Zuletzt scheiterte auch der Mann aus dem Volk, der Malocher Steffen Baumgart. „Der HSV kriegt jeden klein“, titelte die „Süddeutsche Zeitung“ heute. Und das zeigt sich auch daran, dass das noch in Paderborn und Köln so erfolgreiche Trainerprofil von Steffen Baumgart in Hamburg nahezu null stattfand. Der einstige Starkstrom-Trainer ließ beim HSV am Ende nur biederen, offensiv zu uninspirierten Sicherheitsfußball spielen, der das Potenzial des so oft als bestbesetzten Zweitliga-Kaders nicht ausschöpfte.

Kuntz weiß um die Bedeutung seiner nächsten großen Entscheidung. Er hat die Zügel in der Hand, um in Hamburg für ein Umdenken und eine andere Arbeitsauffassung von Mannschaft und Umfeld zu sorgen. Der Sportvorstand machte auch schon klar, dass nach Baumgart in den nächsten Wochen auch noch einige Spieler den Verein verlassen sollen. „Der eine oder andere Spieler weiß auch schon Bescheid, dass er im Winter gehen könnte“, bestätigte Kuntz und meinte damit Spieler wie William Mikelbrencis, Levin Öztunali und für mich immer noch nicht ganz nachvollziehbar auch Anssi Suhonen. Aber völlig unabhängig vom Verständnis für einzelne Namen und Schicksale: Kuntz macht vieles richtig, wenn er versucht, alte Seilschaften, festgefahrene Abläufe und vor allem leistungshinderliche Stimmungen durch personelle Veränderungen zu verändern.

Dieser HSV braucht einen neuen Anstrich, mehr Leistungskultur – und dazu gehören in aller Regel auch prominente Opfer. Beim HSV ist es bislang Baumgart – aber ich bin mir sicher, dass ein guter neuer Trainer auch die mannschaftliche Hierarchie durchleuchtet und ggf. nachbessert. Denn eines ist auch klar: Die Entlassung von Baumgart ist nicht nur für den Trainer eine Niederlage – sondern für den gesamten HSV. Von der Mannschaft bis hin zu den Entscheidungsträgern…

Wer neuer Trainer beim HSV wird, ist also weiterhin offen. Es wird dementsprechend viel spekuliert werden, darauf können wir uns schon mal einstellen. Fakt ist: Polzin leitet die Geschicke bis auf Weiteres, weil Kuntz sich selbst als Traineroption ausschließt. Polzin wird dabei verstärkt von U21- und Nachwuchschef Loic Favé. Ein Duo, dem man eine Zukunft wünscht, wie sie einst Fabian Hürzeler über den FC St. Pauli genommen hat. Zu schön ist der Gedanke, dass der HSV aus dem eigenen Trainernachwuchs seinen neuen Erfolgscoach formt. „Es geht nicht um Geschwindigkeit, sondern darum, das Richtige zu machen“, sagte Kuntz, der bei aller Hoffnung auf sein interimistisches Nachwuchsduo nach der erfahreneren Lösung suchen muss.

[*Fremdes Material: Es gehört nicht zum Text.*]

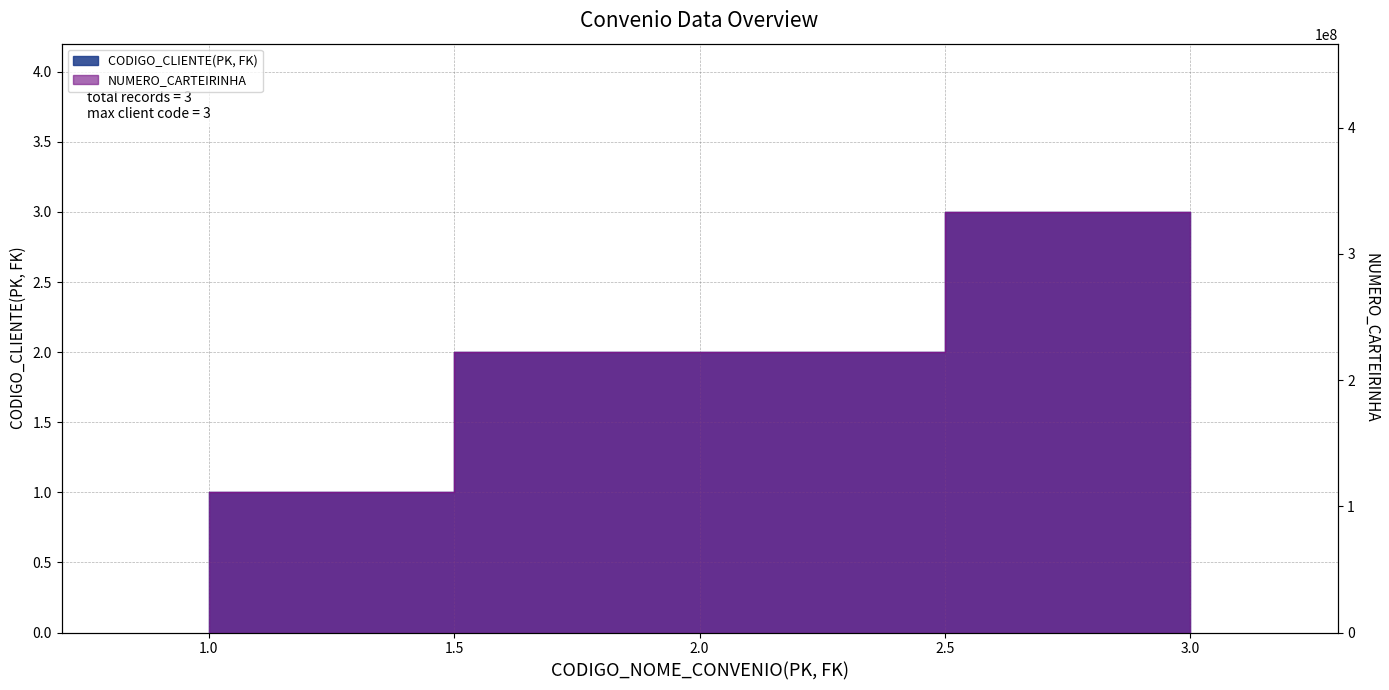

Which series has the widest spread of values?

NUMERO_CARTEIRINHA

HSV muss sich von Wunschkandidat Eichner verabschieden - und ihn schlagen

Ein Name, den Kuntz schon bei seinem Amtsantritt im Kopf gehabt haben soll, hat gerade in der vergangenen Woche seinen Vertrag verlängert: Christian Eichner. Und dieser Eichner wird das neue HSV-Konstrukt mit seinem starken Karlsruher SC schon am nächsten Sonntag auf die Probe stellen. Denn da gastieren Polzin, Favé und Co. beim derzeit bärenstarken Tabellenzweiten, dem Karlsruher SC, der gerade auf der Trainerposition voller Überzeugung langfrostig Klarheit geschaffen hat…

In diesem Sinne, hoffen wir alle mal darauf, dass Kuntz ein besseres Händchen bei der Trainerwahl hat als seine Vorgänger.